ORC now plans to further expand its activities by involving primary schools in coral reef educational projects.

"Children are tomorrow's adults. So it's important to educate them to respect their environment. It's about time New Caledonians become aware of the riches their lagoons contain, but they should never forget that these wonders are fragile and not immortal," Tournier stressed.

WORLD ANTHROPOLOGISTS MEET IN NOUMEA ON PACIFIC ISLANDERS' IDENTITY

NOUMEA---World-renowned anthropologists gathered in New Caledonia this week for a two-day seminar focusing on the Pacific peoples’ identity, the daily newspaper Les Nouvelles Calédoniennes reported here Friday.

The meeting, which took place in the new Tjibaou Cultural Center, involved some twenty anthropologists and Pacific culture specialists from the United States, Canada, France and Australia.

They made presentations on the cultures of the region, including those of Vanuatu, Papua New Guinea and New Caledonia.

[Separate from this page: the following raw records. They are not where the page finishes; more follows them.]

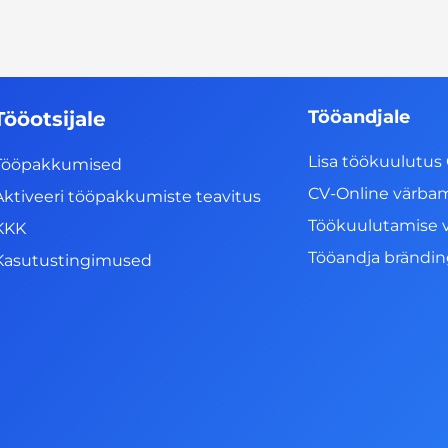
Tööandjale
Tööotsijale
Lisa töökuulutus 
Tööpakkumised
CV-Online värba
Aktiveeri tööpakkumiste teavitus
Töökuulutamise 
KKK
Tööandja brändi
Kasutustingimused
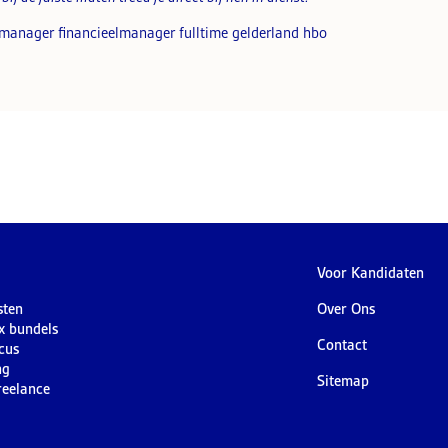
emanager financieelmanager fulltime gelderland hbo
Voor Kandidaten
sten
Over Ons
ex bundels
Contact
cus
ng
Sitemap
reelance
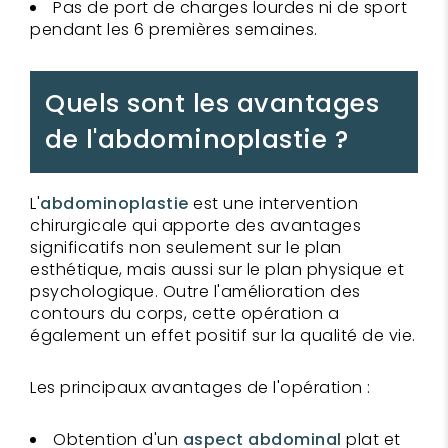
Pas de port de charges lourdes ni de sport
pendant les 6 premières semaines.
Quels sont les avantages
de l'abdominoplastie ?
L'
abdominoplastie
est une intervention
chirurgicale qui apporte des avantages
significatifs non seulement sur le plan
esthétique, mais aussi sur le plan physique et
psychologique. Outre l'amélioration des
contours du corps, cette opération a
également un effet positif sur la qualité de vie.
Les principaux avantages de l'opération :
Obtention d'un
aspect abdominal
plat et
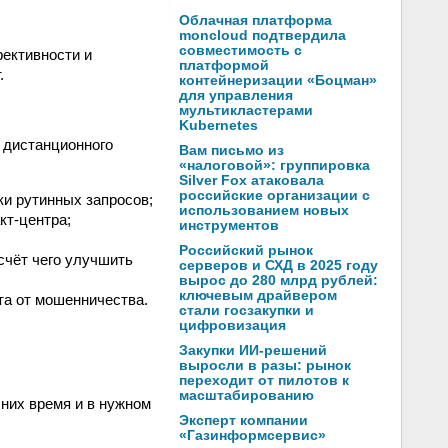
Облачная платформа
moncloud подтвердила
совместимость с
ективности и
платформой
.
контейнеризации «Боцман»
для управления
мультикластерами
Kubernetes
 дистанционного
Вам письмо из
«налоговой»: группировка
Silver Fox атаковала
российские организации с
и рутинных запросов;
использованием новых
кт-центра;
инструментов
Российский рынок
счёт чего улучшить
серверов и СХД в 2025 году
вырос до 280 млрд рублей:
ключевым драйвером
та от мошенничества.
стали госзакупки и
цифровизация
Закупки ИИ-решений
выросли в разы: рынок
переходит от пилотов к
масштабированию
них время и в нужном
Эксперт компании
«Газинформсервис»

Center director Marie-Claude Tjibaou, widow of the late pro-independence Kanak leader Jean-Marie Tjibaou, opened the meeting.

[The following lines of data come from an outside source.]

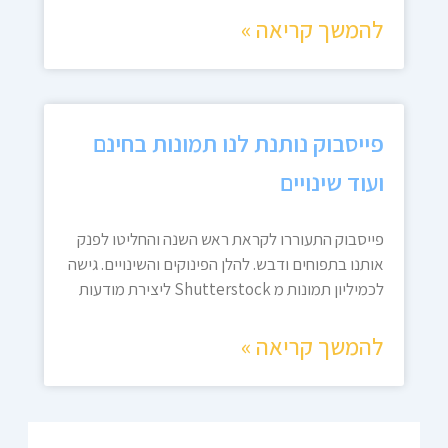
להמשך קריאה »
פייסבוק נותנת לנו תמונות בחינם
ועוד שינויים
פייסבוק התעוררו לקראת ראש השנה והחליטו לפנק
אותנו בתפוחים ודבש. להלן הפינוקים והשינויים. גישה
לכמיליון תמונות מ Shutterstock ליצירת מודעות
להמשך קריאה »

"It took us two years of hard work to organize this seminar and bring together the best specialists of the Pacific," Ambassador Pierre Guarrigue-Guyonnaud, France's permanent representative to the Pacific Community, said.

"The Tjibaou Cultural Center could, in the future, become an important hub in the field of research for the Pacific," he said.

"The challenge many Pacific cultures face nowadays is to reconcile their customs, their social and family links, and the Western lifestyle. On the one hand, you have a society based on solidarity and, on the other, a society based on money.

"We, who live in a consumer society, might have to learn from these traditional societies.

"In the West, the expression 'social fracture' has become quite popular these days. In the Pacific, where social links are the basis of everything, it just doesn't exist," the French diplomat added.